Dicen que, actualmente, en Inglaterra, eso del Té de las cinco (Five o' clock tea) es más una atracción para turistas que esa especie de acto religioso con hora fijada del que tanta literatura se ha hecho desde Jane Austen para acá. Los ingleses toman té en cualquier momento del día, pero, salvo los muy rancios, casi ninguno lo hace a las cinco, porque para ellos es casi la hora de cenar. Habría que hablar más del Afternoon Tea, es decir un té por la tarde en una hora que para nosotros sería aún de sobremesa.
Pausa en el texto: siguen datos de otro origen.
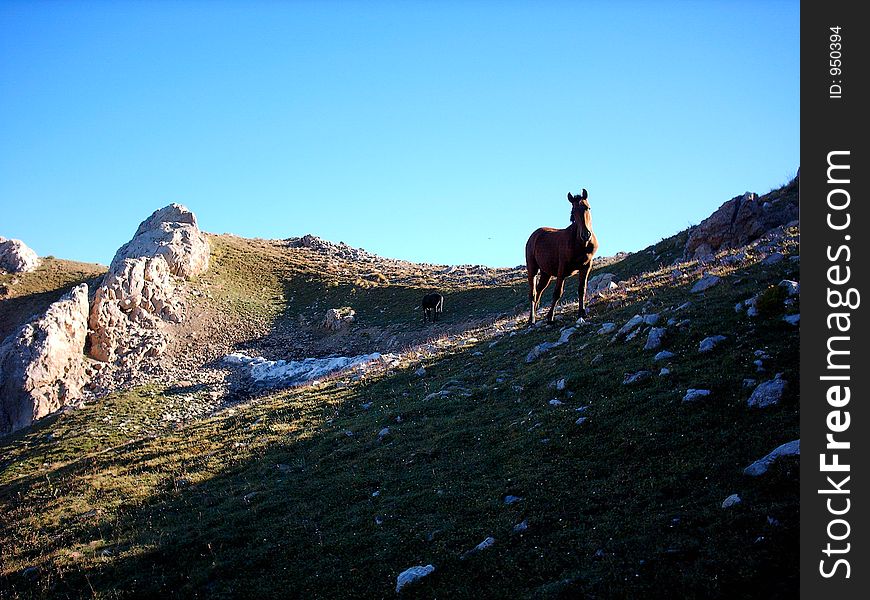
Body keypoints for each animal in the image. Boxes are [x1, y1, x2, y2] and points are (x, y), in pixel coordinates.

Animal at [524, 190, 600, 326]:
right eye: (573, 211)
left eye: (588, 207)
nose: (586, 234)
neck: (581, 245)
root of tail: (534, 235)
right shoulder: (562, 270)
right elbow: (557, 293)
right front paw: (550, 317)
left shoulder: (586, 267)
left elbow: (582, 289)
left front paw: (582, 313)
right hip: (532, 268)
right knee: (533, 293)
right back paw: (531, 319)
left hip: (546, 273)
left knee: (539, 291)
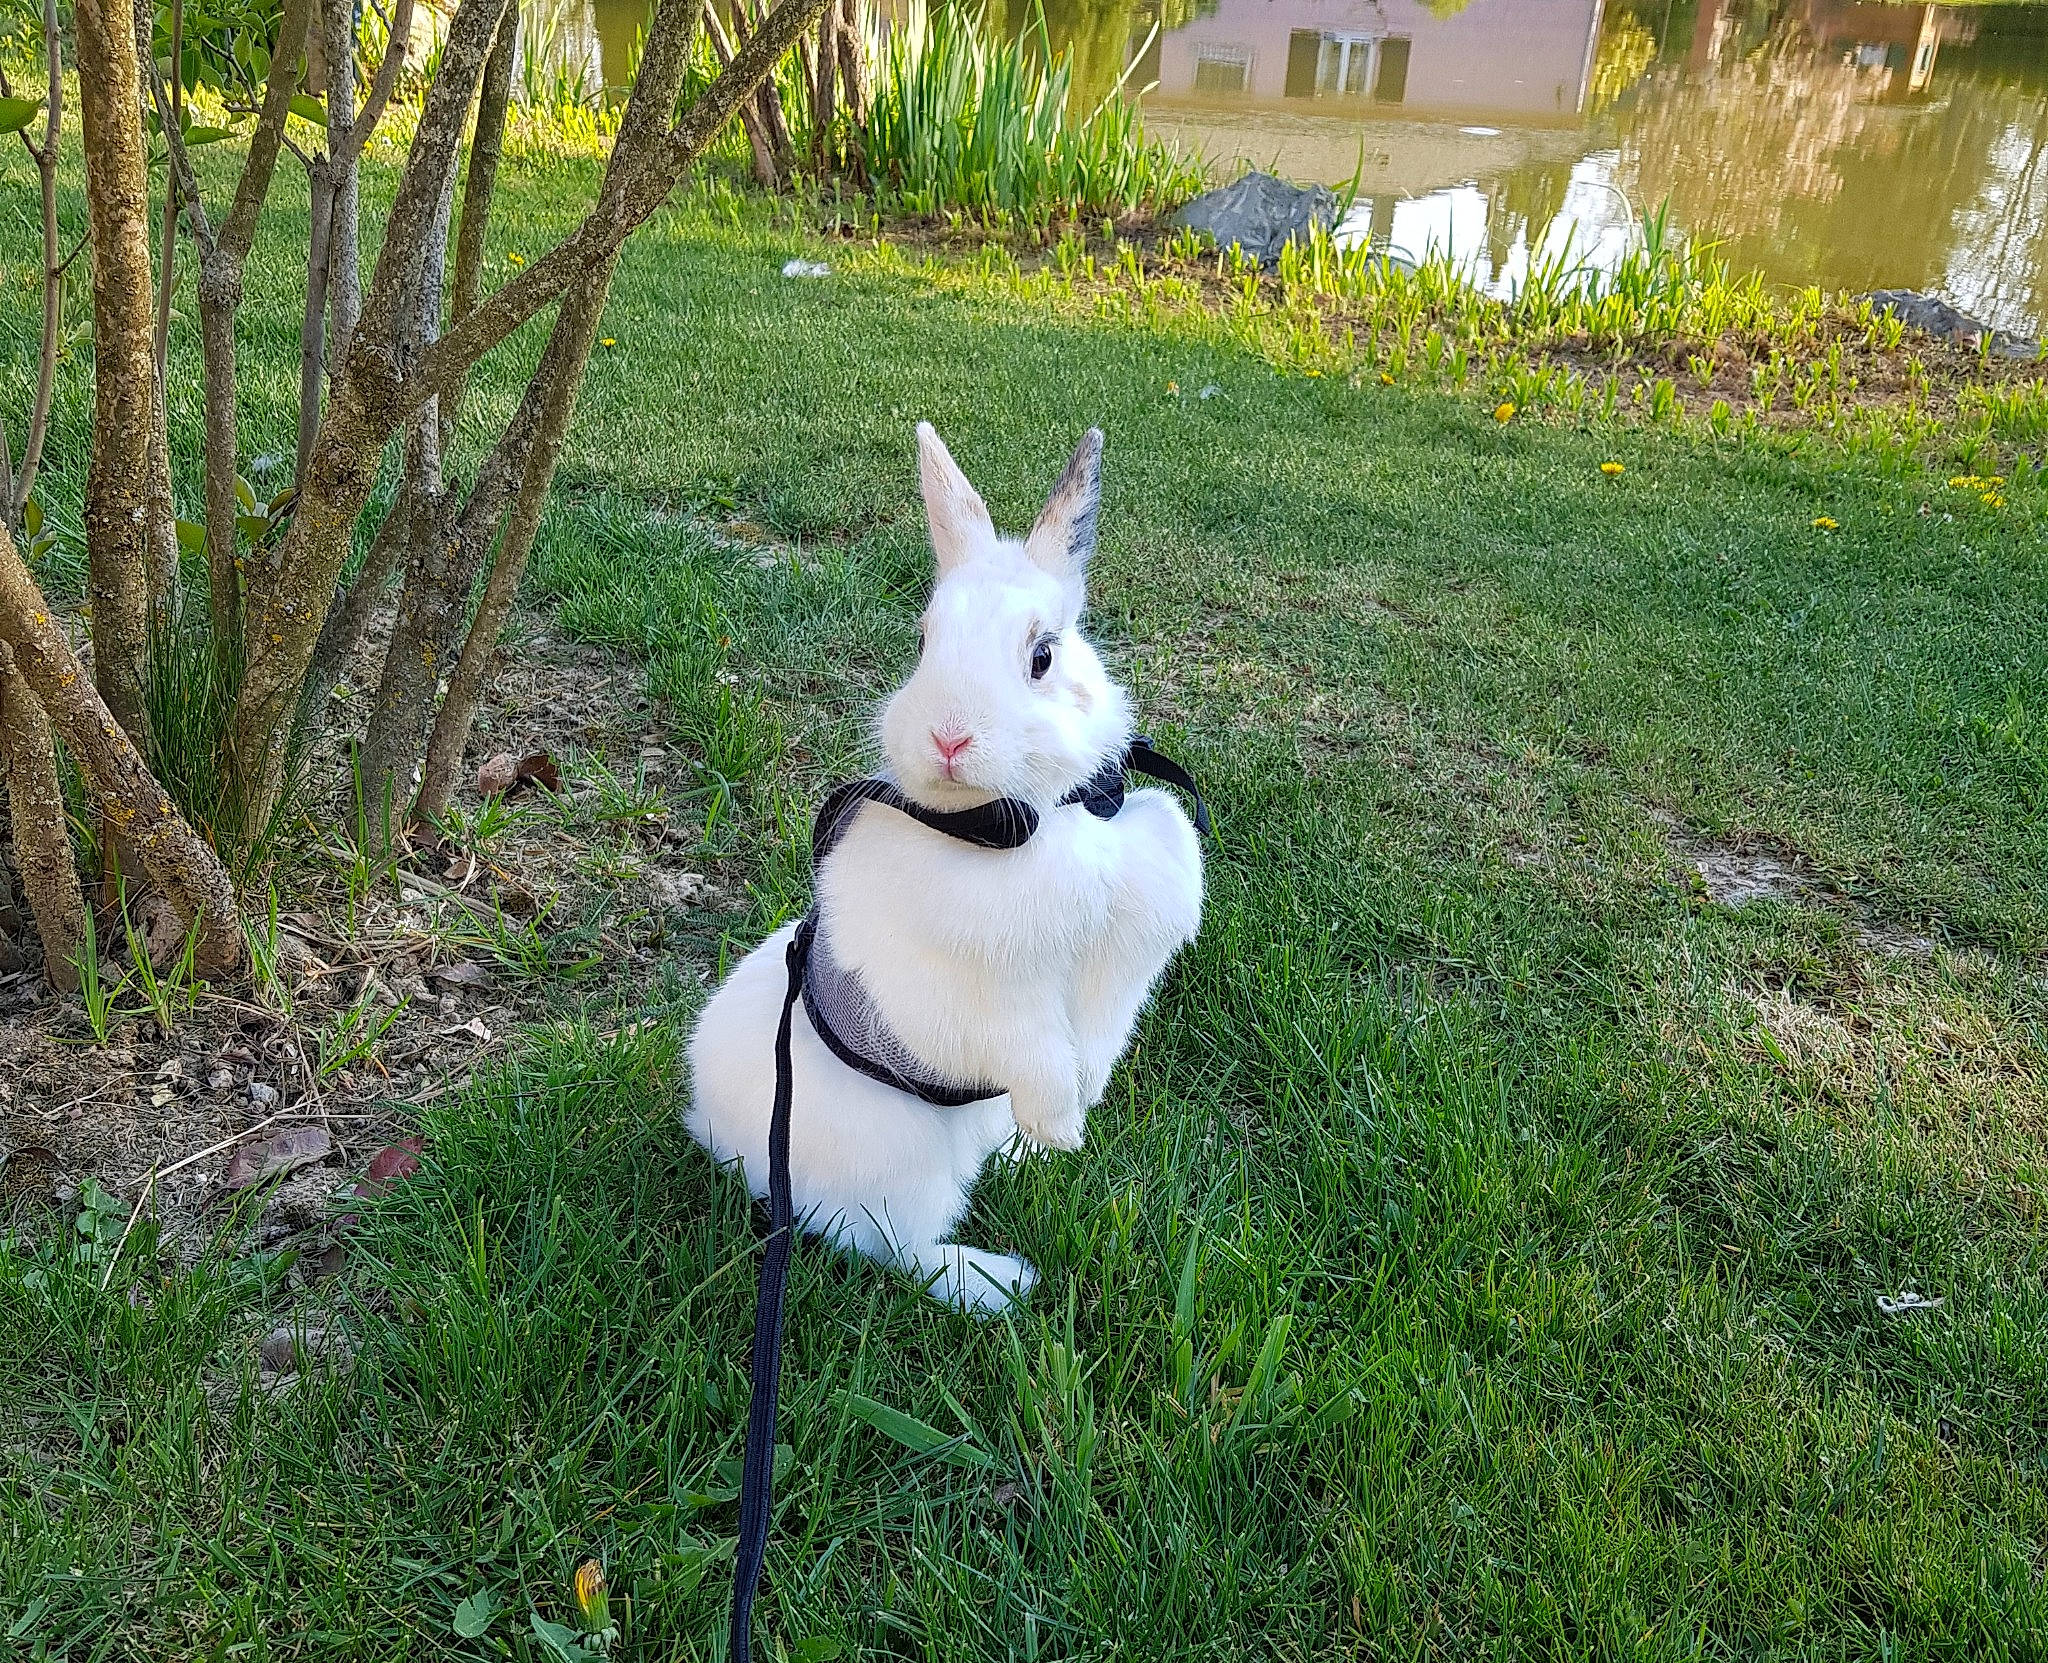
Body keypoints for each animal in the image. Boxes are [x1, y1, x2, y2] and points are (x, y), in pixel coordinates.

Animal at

No obstante, si eres turista en Londres, merece la pena que te pases por uno de esos templo del té donde, cada tarde y no necesariamente a las cinco, se renueva esa antigua tradición de tomar la legendaria infusión acompañada de los populares “scones”, esos panecillos de centeno o avena que se sirven con mermeladas, por supuesto, de fresa o frambuesas, y la clotted cream, literalmente nata coagulada, cuya cremosidad está entre la nata y la mantequilla y que, una vez probada, no se olvida jamás. La exuberancia del te de las cinco, incluye pastelitos glaseados y todo tipo de tartas, pero también bocados salados, como los míticos, y para nosotros inimaginables, emparedados de pepino, de berros y huevo, salmón y crema, roastbeef y mostaza, y queso y tomate. Todo tiene cabida si hay apetito.
Pero lo importante es el té, que será negro y de una de esas mezclas aromatizadas como el Earl Grey, el té de Ceilán o el Darjeeling. El conocido Breakfast Tea, es sólo para el desayuno, como su propio nombre indica.
Debe hacerse en una tetera de esas panzudas, que se habrá precalentado, servirse en traslúcidas tazas de porcelana china y acompañarse de una conversación intrascendente. Si mesa y comensales están elegantemente vestidos, la estampa puede servir de portada a una de esas victorianas novelas de Jane Austen.
Sitios como Fortnum & Mason o algunos de los mejores hoteles de Londres siguen conservando la tradición a precios prohibitivos y con la exigencia de una cierta etiqueta en el vestir, pero, una vez en la vida, merece la pena. Para comprarlo, los míticos almacenes Harrod’s o el mentado Fortnum & Mason, tienen las marcas más exquisitas.
Antes que té, fue chà
No deja de ser paradójico que el té fuese introducido en Europa por Portugal, que es el país del café por excelencia. Pero nuestros vecinos, que fueron pioneros en eso de la navegación a distancia, pronto se dieron cuenta de las posibilidades comerciales de estas mezclas de hierbas que volvían locos a chinos, indios y japoneses. Lo llamaban y lo llaman Chà, como les sonaba de haberlo oído en los países de origen, aunque terminó por llamarse té, como la letra con la que se marcaban las cajas en que lo transportaban.
El té es la segunda bebida más consumida, la primera es el agua, y aunque los ingleses se la han apropiado, es en China, la India y Japón donde se consume en mayor cantidad y desde hace más tiempo. Con la ceremonia propia de esas gentes, en China toman un té verde fresco, dulce y delicado, mientras que el de Japón, también verde y fresco, es astringente y el de la india aromático, rico y tonificante
Rusia, que se lo sirve desde el grifo de un samovar, y Marruecos, que da la bienvenida con esos vasitos ardientes de tés dulzones y aromatizados, cierran la lista de grandes consumidores.
Aquí en España no hay costumbre y pedir un té es un riesgo: ni el producto es bueno ni saben servirlo. En general, se prefiere el café y aquellos elegantísimos salones de té decimonónicos han ido desapareciendo. El último ha sido el Embassy que, con casi un siglo de rica historia a sus espaldas sirviendo a burgueses y aristócratas del barrio de Salamanca, ha cerrado esta semana. Sí proliferan últimamente las teterías, con una fiel clientela entre la gente joven y mezclas e infusiones de lo más heterodoxo, pero, en general, aquí somos más de manzanilla y, para los nervios, tila.